"L'artiste japonais, pour développer son art, doit concentrer ses efforts sur la connaissance de soi, et finalement atteindre l'illumination. Les plus grands efforts sort fournis pour pacifier l'esprit et éliminer l'ego, susceptible de se laisser influencer par les éloges, le succès ou l'échec et le manque de reconnaissance. L'illumination porte en soi sa récompense. D'autre part, on peut difficilement, à quelques exceptions près, comparer les artistes occidentaux à des sensitives
. L'ego joue un rôle essentiel dans leur vie ; ceux dont l'ego est faible ont du mal à survivre. La faiblesse de l'art japonais (si faiblesse il y a) réside dans le fait qu'il se développe à partir de l’intériorité et se trouve donc moins réceptif à des sources d’enrichissement extérieures. Si sa propre analyse est juste, l'artiste japonais ne serait pas en principe, prêt à réfléchir sur ses « méthodes » de travail quand il est confronte à des périodes de changement radical, ou à une culture étrangère. Sa tendance est plutôt alors, ou bien d'apprendre le système propre à cette culture, ou de se replier sur lui-même ; il s'agit là d'une réaction caractéristique du mode de comportement japonais qui s'applique d'ailleurs à d'autres domaines.
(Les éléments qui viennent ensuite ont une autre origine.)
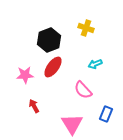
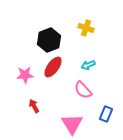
cyan arrow: moved 7 px left, 1 px down
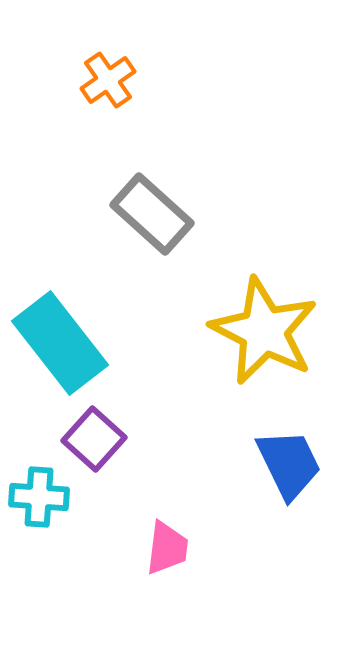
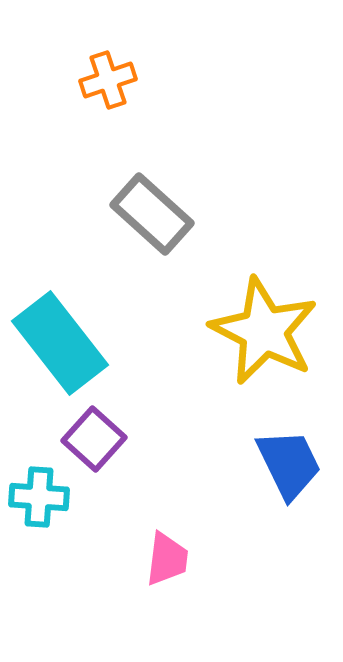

L'artiste occidental, bien qu'on ne le suppose pas apprendre beaucoup sur lui-même par l'introspection et la méditation pendant qu’il travaille, semble par contre faire sien le travail d'autres artistes, et d’une manière tout à fait différente de celle de l'artiste japonais. Nos artistes sont beaucoup plus enclins à considérer le contexte esthétique, ou l'objet, ou les deux, qu'à se servir de l'art comme moyen privilégié de compréhension de leur individualité, de pénétrer l'activité de leur propre psyché. Ils utilisent leur art comme moyen d'exprimer ce qu'ils voient, entendent et ressentent, ou pour les aider à comprendre ce qu'ils voient, entendent et ressentent. Ce qui ne signifie pas, cependant, que l'artiste n'utilise jamais son art comme moyen privilégié de compréhension de son individualité, mais seulement qu'une telle utilisation ne constitue pas, dans notre tradition, une fonction implicite de l'art. Si c'était le cas, on n'assisterait pas à l'indignation outrée que manifeste le public quand des productions artistiques violent ses critères esthétiques. Les choses se passent comme si nous, Occidentaux, partagions l'extérieur, alors que les Japonais, peut-être aussi d'autres cultures orientales, partageaient l'intérieur. Mais il y a d'autres différences encore. L'art, au Japon, ne constitue pas, traditionnellement, un domaine fermé sur lui-même, séparé et indépendant, comme il l'est à l'Ouest. Il est plutôt l'essence même de la vie.
Il est aussi intéressant de noter que nulle part dans la pensée japonaise, on ne trouve mentionnée l'idée de talent individuel. Ceci signifie qu'en fait, quiconque s'y applique peut devenir maître en l'un des arts ; et bien qu'il existe des « grands », auxquels on accorde le statut de « Trésor national vivant », on semble supposer que le talent fait plutôt partie de l'inconscient culturel que de l'inconscient individuel. Bien sûr, la conception zen de l'art exige aussi beaucoup de l'individu, dans la mesure où l'on ne voit dans l'échec qu'un manque de discipline, de travail et de dévouement. À l'Ouest, on met souvent l'échec d'un individu sur le compte de faibles dispositions. Je suis sûr que les Japonais, d'une manière générale, reconnaissent l'importance des dispositions que peut avoir un individu, mais ils ne semblent pas considérer le manque de dispositions comme pouvant excuser des résultats médiocres.
Une autre différence, à l'Ouest, est qu'on paie très cher l'œuvre d'artistes renommés, alors que les moins connus n'ont qu'à manger de la vache enragée... Les Occidentaux ne sont pas non plus enclins à faire ce que je suis en train de faire en ce moment même : considérer l'art comme donnant des informations fécondes sur la vie et l'esprit de notre culture. Nous sommes plutôt enclins à considérer l'économie et la politique pour comprendre les schémas de notre psychologie culturelle. Il n'en est pas de même au Japon. L'art de l'épée, l'art floral, le tir à l'arc, la calligraphie, et l'art en général sont autant de voies privilégiées, toutes également propres à nous procurer la compréhension du cœur et de l'âme d'un peuple et de ses traditions. A l'Ouest, nous cherchons la vérité dans une seule direction. Le maître zen, lui, sait qu'il peut trouver l'illumination n'importe où."
Edward T. Hall, La dans de la vie. Temps culturel, temps vécu, 1983, Points Seuil, 1992, p. 120-122.
Sensitive : variété de mimosa dont les feuilles se rétractent au contact.